HDFS replication polices
Connectivity required | Default Port | Type | Description |
---|---|---|---|
Data transfer from classic cluster hosts to cloud storage | 80 or 443 (TLS) | Outbound | Outgoing port. All classic cluster nodes must be able to access S3/ADLS Gen2 endpoint. |
Classic cluster | 6000-6049 for CCMv1 443 for CCMv2 |
Outbound | Connecting source classic cluster to the Cloudera Management
Console through Cluster Connectivity Manager (CCM). For more information, see Outbound network access for CCM, and CCM overview. |
Hive replication polices
Connectivity required for | Default Port | Port opened toward | Description |
---|---|---|---|
Data transfer from classic cluster hosts to cloud storage | 80 or 443 (TLS) | Outbound towards cloud provider public hosts (For example, AWS) | Outgoing port. All classic cluster nodes must be able to access S3/ADLS Gen2 endpoint. |
Cloudera Manager Admin Console HTTP | 7180 or 7183 (when TLS enabled) | Inbound towards destination Cloudera Public Cloud Cloudera Manager host | Incoming port.
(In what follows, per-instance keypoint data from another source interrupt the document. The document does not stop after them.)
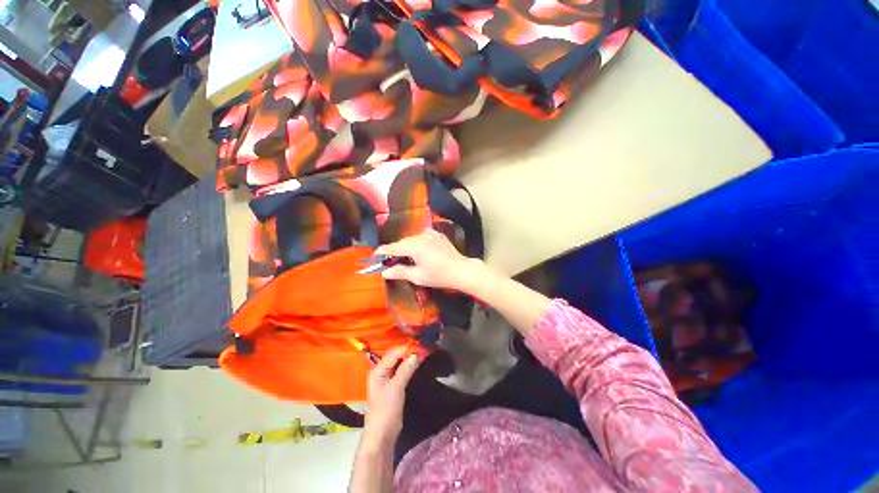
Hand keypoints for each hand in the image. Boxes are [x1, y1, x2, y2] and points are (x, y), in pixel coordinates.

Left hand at [364, 347, 421, 443]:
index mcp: (378, 370)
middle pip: (396, 355)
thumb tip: (417, 353)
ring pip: (399, 362)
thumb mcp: (396, 388)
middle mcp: (381, 371)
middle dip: (409, 351)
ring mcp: (386, 378)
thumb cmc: (386, 411)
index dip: (407, 348)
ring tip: (423, 352)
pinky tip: (417, 363)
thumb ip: (406, 369)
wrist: (382, 435)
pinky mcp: (392, 385)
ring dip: (410, 357)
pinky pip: (401, 370)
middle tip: (424, 347)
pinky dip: (409, 365)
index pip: (394, 352)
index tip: (422, 345)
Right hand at [375, 229, 479, 290]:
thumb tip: (384, 272)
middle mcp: (420, 236)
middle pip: (402, 243)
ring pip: (411, 239)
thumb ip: (399, 272)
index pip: (392, 247)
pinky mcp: (437, 234)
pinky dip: (417, 243)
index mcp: (414, 246)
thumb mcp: (418, 276)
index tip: (373, 257)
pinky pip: (422, 236)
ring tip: (404, 258)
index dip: (381, 252)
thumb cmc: (439, 275)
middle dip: (394, 251)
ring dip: (406, 247)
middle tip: (388, 262)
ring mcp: (430, 233)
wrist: (461, 270)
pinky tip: (419, 251)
Open on the source cluster to enable the target Cloudera Manager in cloud to communicate to the on-premises Cloudera Manager. |
Classic cluster | 6000-6049 for CCMv1 443 for CCMv2 |
Outbound towards Cloudera Public Cloud Control Plane (CCM and cluster proxy) |
Connecting the source classic cluster to the Cloudera Management Console through Cluster Connectivity Manager (CCM) For more information, see Outbound network access for CCM, and CCM overview. |
HBase replication policies
The following ports must be open and available for Replication Manager for HBase replication policies:
Service | Ports | Ports opened toward | Description |
---|---|---|---|
Destination hosts of the AWS cluster or ADLS cluster (target cluster), and the Cloudera Manager server port on the source cluster | 2181 and 16020 | Outbound in destination Zookeeper and HBase RegionServer host(s) | Verify whether the ports 16020 for worker security group and 2181 for worker, master, and leader groups are open for connection from the source cluster to the destination cluster on AWS or Azure. This ensures that the source HBase service can communicate with Zookeeper and HBase services on the destination hosts uninterruptedly. For more information, see Ports for HBase replication. |
HMaster | 16000 | Outbound in destination HBase Master host(s) | Open the port on the Master Nodes (HBase Master Node and any
back-up HBase Master node). Before you select the Validate Replication option during the first HBase replication policy creation between two specific clusters, you must ensure that the port is open on the target cluster. |
Cloudera Manager Admin Console HTTP | 7180 or 7183 | Inbound towards destination Cloudera Public Cloud Cloudera Manager host | Open on the source cluster to enable Data lake Cloudera Manager to communicate to the on-premises Cloudera Manager. Connects to destination SDX Data Lake Cloudera Manager. |
Cluster Connectivity Manager (CCM) for CCMv1 |
6000-6049 | For Cloudera Public Cloud Control Plane (CCM and Cluster Proxy) | Required for SSL connections to the Control Plane via CCM to communicate with Replication Manager. |
Data transfer from secondary node for AWS / ADLS Gen2 for CCMv2 |
80 or 443 | Outbound towards data transfer from secondary node for AWS / ADLS Gen2 | Outgoing port. Open on all the HDFS nodes for AWS and ADLS Gen2. |
Data Lake cluster | 8443 | On destination Cloudera Public Cloud Cloudera Manager/Knox host.
(applicable when Knox is available on the on-premises source cluster) |
Outgoing port. Configure the port on the Data Lake cluster as the outgoing port for Cloudera Management Console to communicate with Cloudera Manager and Knox. |
Best practices
- Ensure that the on-premises cluster (port 443) can access the https://login.microsoftonline.com endpoint. This is because the Hadoop client in the on-premises cluster (CDH/Cloudera Private Cloud Base) connects to the endpoint to acquire the access tokens before it connects to Azure ADLS storage. For more information, see the General Azure guidelines row in the Azure-specific endpoints table.
- Ensure that the steps mentioned in the General Azure guidelines and Azure Data Lake Storage Gen 2 rows in the Azure-specific endpoints table are complete so that the endpoint connects to the target path successfully.